Gegeven tekst:
48e Het ontvangstoord waarin alle wording zich voltrekt.
@@
- 48E En laten we nu eerst de Schepper aanroepen, opdat hij ons behouden door dit vreemde en ongewone verhaal voert tot de meest waarschijnlijke voorstelling van zaken en laten we nu weer opnieuw beginnen. Ons nieuwe uitgangspunt bij het heelal moet genuanceerder zijn dan daarvoor. Tot dusver hebben we twee factoren onderscheiden, maar nu moeten we een derde invoeren. Die twee waren voldoende voor wat we hiervoor bespraken:
- [49a] Ten eerste stelden we als grondmodel, dat bewustzijn altijd zichzelf is, ten tweede een kopie van dat model, dus wat tot bestaan komt en ervaren wordt. Een derde factor hebben we toen niet onderscheiden, omdat we aan twee genoeg dachten te hebben. Maar nu dwingt het betoog ons ertoe een moeilijke en vage kracht in woorden om te zetten. Welke natuurlijke functie zou deze kracht hebben?
- [49b] In de eerste plaats toch die van de moederschoot van al het worden; als voedster ervan. Hoewel dit waar is, vraagt het wel om een nadere uitleg. Dat is moeilijk, omdat het noodzakelijk is in te gaan op de onzekere identiteit van vuur en de vormen die daarvan zijn afgeleid. Want het is moeilijk om steeds opnieuw te moeten uitleggen waarom we iets ‘water’ noemen in plaats van ‘vuur’, en dat we steeds bepaalde namen moeten gebruiken in plaats van willekeurige, omdat ons taalgebruik betrouwbaar en consequent moet worden.

Te maken opdrachten:
**a.** Geef alle factoren die de tekst over het ontvangstoord onderscheidt bij het heelal, met de omschrijving die de tekst van elk geeft.
**b.** Schrijf de tekst over het ontvangstoord verder, vanaf de laatste zin.

Aangeleverde gegevens:
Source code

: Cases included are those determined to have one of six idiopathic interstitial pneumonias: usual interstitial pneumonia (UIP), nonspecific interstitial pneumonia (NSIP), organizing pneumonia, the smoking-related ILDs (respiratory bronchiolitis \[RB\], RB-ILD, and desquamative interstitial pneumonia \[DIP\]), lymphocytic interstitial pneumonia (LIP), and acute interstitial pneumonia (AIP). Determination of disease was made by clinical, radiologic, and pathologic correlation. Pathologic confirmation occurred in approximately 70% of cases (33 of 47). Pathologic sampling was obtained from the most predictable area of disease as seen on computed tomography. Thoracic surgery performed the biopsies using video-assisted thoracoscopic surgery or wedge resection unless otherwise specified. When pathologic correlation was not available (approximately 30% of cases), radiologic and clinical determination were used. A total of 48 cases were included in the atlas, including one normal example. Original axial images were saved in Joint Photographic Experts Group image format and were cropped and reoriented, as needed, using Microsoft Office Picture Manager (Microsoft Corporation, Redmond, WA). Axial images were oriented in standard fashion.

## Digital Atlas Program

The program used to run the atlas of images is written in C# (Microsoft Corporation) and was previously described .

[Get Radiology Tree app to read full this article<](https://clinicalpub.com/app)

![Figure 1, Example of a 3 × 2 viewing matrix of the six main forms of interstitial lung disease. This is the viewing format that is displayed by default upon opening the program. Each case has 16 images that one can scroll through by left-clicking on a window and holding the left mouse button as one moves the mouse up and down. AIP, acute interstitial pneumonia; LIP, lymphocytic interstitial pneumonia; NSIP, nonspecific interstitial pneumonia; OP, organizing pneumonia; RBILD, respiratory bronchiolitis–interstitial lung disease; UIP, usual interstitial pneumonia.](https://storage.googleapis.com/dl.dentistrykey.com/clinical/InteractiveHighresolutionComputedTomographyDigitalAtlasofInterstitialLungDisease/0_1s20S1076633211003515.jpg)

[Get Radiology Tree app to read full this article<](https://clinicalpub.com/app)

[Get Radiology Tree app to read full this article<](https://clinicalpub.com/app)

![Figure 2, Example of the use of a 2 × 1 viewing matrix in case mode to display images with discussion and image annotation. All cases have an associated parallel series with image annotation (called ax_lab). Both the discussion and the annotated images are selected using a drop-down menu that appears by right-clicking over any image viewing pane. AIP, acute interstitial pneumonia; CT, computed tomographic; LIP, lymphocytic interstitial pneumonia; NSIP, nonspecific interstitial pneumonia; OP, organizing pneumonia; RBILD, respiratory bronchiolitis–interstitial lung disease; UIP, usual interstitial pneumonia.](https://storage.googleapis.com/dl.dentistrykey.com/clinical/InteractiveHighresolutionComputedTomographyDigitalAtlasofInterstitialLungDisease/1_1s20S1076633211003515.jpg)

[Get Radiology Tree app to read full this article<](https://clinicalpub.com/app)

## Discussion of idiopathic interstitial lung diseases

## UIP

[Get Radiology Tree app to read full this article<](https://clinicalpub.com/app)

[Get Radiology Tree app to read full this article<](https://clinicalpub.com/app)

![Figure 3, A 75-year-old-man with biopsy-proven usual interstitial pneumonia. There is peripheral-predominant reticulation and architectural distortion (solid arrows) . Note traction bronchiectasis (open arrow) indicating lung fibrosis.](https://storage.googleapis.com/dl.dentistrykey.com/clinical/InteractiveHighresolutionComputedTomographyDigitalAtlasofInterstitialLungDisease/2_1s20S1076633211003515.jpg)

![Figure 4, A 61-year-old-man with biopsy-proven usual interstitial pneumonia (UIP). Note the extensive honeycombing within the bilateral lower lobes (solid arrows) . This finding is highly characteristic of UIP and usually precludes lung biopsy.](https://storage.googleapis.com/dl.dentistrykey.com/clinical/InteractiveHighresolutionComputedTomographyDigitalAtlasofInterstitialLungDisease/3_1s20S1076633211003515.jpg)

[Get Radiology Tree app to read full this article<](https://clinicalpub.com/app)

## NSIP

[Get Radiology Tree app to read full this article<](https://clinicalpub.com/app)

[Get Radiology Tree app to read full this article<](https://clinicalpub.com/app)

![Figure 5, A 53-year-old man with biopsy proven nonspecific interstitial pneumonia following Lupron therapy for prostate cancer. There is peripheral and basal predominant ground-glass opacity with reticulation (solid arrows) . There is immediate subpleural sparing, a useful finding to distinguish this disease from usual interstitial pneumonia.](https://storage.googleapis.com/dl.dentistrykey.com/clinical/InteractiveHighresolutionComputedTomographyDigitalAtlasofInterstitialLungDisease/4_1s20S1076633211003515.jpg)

Uitgewerkte opdrachten:
**a.**
- Het grondmodel: bewustzijn dat altijd zichzelf is.
- Een kopie van dat model: wat tot bestaan komt en ervaren wordt.
- Een derde factor: een moeilijke en vage kracht, de moederschoot en voedster van al het worden.

**b.**
- [49c] Hoe is het dan wel en hoe kunnen we er duidelijk over spreken, terwijl we toch niet alles weten? We kunnen zien dat wat we eerst water hebben genoemd, hard wordt als aarde en ook als steen, wanneer het vaste vorm aanneemt; en wanneer het ijs smelt en daarna verdampt, zien we het waterdamp en lucht worden en bij verbranding wordt lucht vuur. Op zijn beurt neemt vuur de vorm van lucht aan wanneer het zich verdicht en dooft. De lucht trekt samen en condenseert tot wolken en mist en hieruit ontstaat bij verdere verdichting stromend water; en uit water opnieuw aarde en steen; zo komen deze elementen in een cirkelgang kennelijk uit elkaar voort.
- [49d] Als geen enkel element zich ooit in dezelfde gedaante vertoont, van welk element kan men dan, zonder zich belachelijk te maken, volhouden dat het speciaal dit is en geen ander? Dat kan niet. Wil je over elementen praten, dan is de volgende methode verreweg de veiligste. Van dingen die we steeds weer in een andere vorm zien overgaan, vuur bijvoorbeeld, zeggen we niet: dit is vuur, maar: het heeft de kwaliteit van vuur.
- [49e]En bij water ook niet: dit is water, maar altijd: het heeft de kwaliteit van water. Nergens moeten we trouwens een permanente vorm aan toekennen; we moeten niet denken in vastomlijnde begrippen, wanneer we woorden bezigen als ‘dit’ en ‘dat’. Want alles ontglipt ons en niets is te vangen met het woord ‘dit’ of ‘dat’ en met geen enkel ander woord waarmee het etiket van duurzaamheid en onveranderlijkheid wordt opgeplakt.
06-04-2023 Dus : alles is veranderlijk. Zelfs de bergen ontstaan uiteindelijk en vergaan door duizenden jaren schuren van weer en wind.
- We moeten deze woorden dus niet gebruiken voor elementen, maar het hebben over kwaliteiten die in de kringloop worden doorgegeven en altijd gelijk blijven ten opzichte van elk element afzonderlijk en van alle samen. Dus vuur is wat door alle vormveranderingen heen de kwaliteit van vuur houdt, en dat geldt voor alles wat tot bestaan komt.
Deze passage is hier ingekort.